When my colleagues asked me how I imagined a romantic dinner with a woman, I had to think first. They wanted to know tips and tricks. But what does romantic mean and what is romantic for a man?
Let’s be honest, who knows what romance is? Many people associate romance with a beautiful atmosphere, special moments, exclusive surroundings, elegance, candlelight and other accessories. Mainstream is all about outward appearances. The TV shows show the way. But: There are only a few romantic moments, the rest is surrounded by embarrassing moments. But romantic is something different in my eyes.

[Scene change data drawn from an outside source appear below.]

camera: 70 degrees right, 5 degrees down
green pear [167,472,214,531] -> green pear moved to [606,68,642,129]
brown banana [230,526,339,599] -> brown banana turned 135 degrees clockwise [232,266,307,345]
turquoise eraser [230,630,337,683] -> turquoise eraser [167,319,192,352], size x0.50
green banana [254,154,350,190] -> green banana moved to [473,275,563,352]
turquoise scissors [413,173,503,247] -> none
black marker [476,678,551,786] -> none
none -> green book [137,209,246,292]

I also don’t want to mention the typical old-school cool and casual alternative of the date at the diner now. Even though I like it better than the typical romantic dinner, which often ends with a steak for me and a salad platter for my date- accompanied by an embarrassing silence.
Romance is all about the unexpected. Not knowing how it ends, what happens. When it is just the moment that counts. When I can’t just swip to the right like on Tinder. Selection according to catalogue etc.. When it comes to romance, you have to get involved with the unknown.

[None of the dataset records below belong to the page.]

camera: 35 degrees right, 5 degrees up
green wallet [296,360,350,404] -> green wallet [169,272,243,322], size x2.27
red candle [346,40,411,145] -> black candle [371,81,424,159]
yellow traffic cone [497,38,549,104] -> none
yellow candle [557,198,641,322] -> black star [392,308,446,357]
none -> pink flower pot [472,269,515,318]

Many forget that romance requires two. This is not a selfie topic. When you only feel yourself and only your feelings matter. Romantic is the moment when I notice and feel that my counterpart is feeling and experiencing the very same in this moment. Even has the same thoughts. You get closer not just because you like each other, but because everything fits that day, hour and minute. When even the worst weather can bring sunshine into our hearts. When we feel overconfident and happy. When we spontaneously laugh together and act like kids again. When we are happy that the other one is there and not someone else. No more swiping.

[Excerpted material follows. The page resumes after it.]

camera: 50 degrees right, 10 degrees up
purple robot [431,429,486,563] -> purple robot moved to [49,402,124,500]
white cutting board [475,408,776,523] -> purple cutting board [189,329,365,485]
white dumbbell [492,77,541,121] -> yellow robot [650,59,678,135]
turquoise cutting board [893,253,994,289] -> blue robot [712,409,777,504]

It is the moment when our sudden shyness and the last centimeters of insecurity part before the decisive romantic kiss.
In many cases, however, it doesn’t even get that far because the last step gives way to one’s own shyness. To do the first step and to invite to a dinner is not always that easy for us men.
Uncertainty and the fear of a “Sorry, no” discourages us in advance. And even if we gather all our courage, it can still happen that in the “right moment” we are too afraid to ask.
We men have never been born flirt experts. Furthermore, the bad experiences that women have had with some men make it difficult for us to take an unbiased first step towards the woman of our dreams. Yes, there is uncertainty on both sides. But you women can also help us out!
If woman wants and is confident, she can set helpful impulses here or even take the initiative.
Sometimes a smile and the question “Don’t you want to invite me to dinner?” or “Do you want to go out for dinner together?” help. A lot of ice is broken and man knows straightaway: “She’s also interested. Now is the time to make a move”.
For us men it is also difficult to estimate what a woman likes. Therefore: Just talk about it. Make suggestions. If you´d like to go on a stroll through town, go to the cinema, drink cocktails and so on, you let us know. It’s best not to just plan on it alone, because we both want to have fun. ;) Even just talking about it and planning together is the first step to a successful romantic dinner or even romantic evening.
Not the goal, the romantic evening itself, but the way there is romance.
And very important. Spontaneity is the key to success!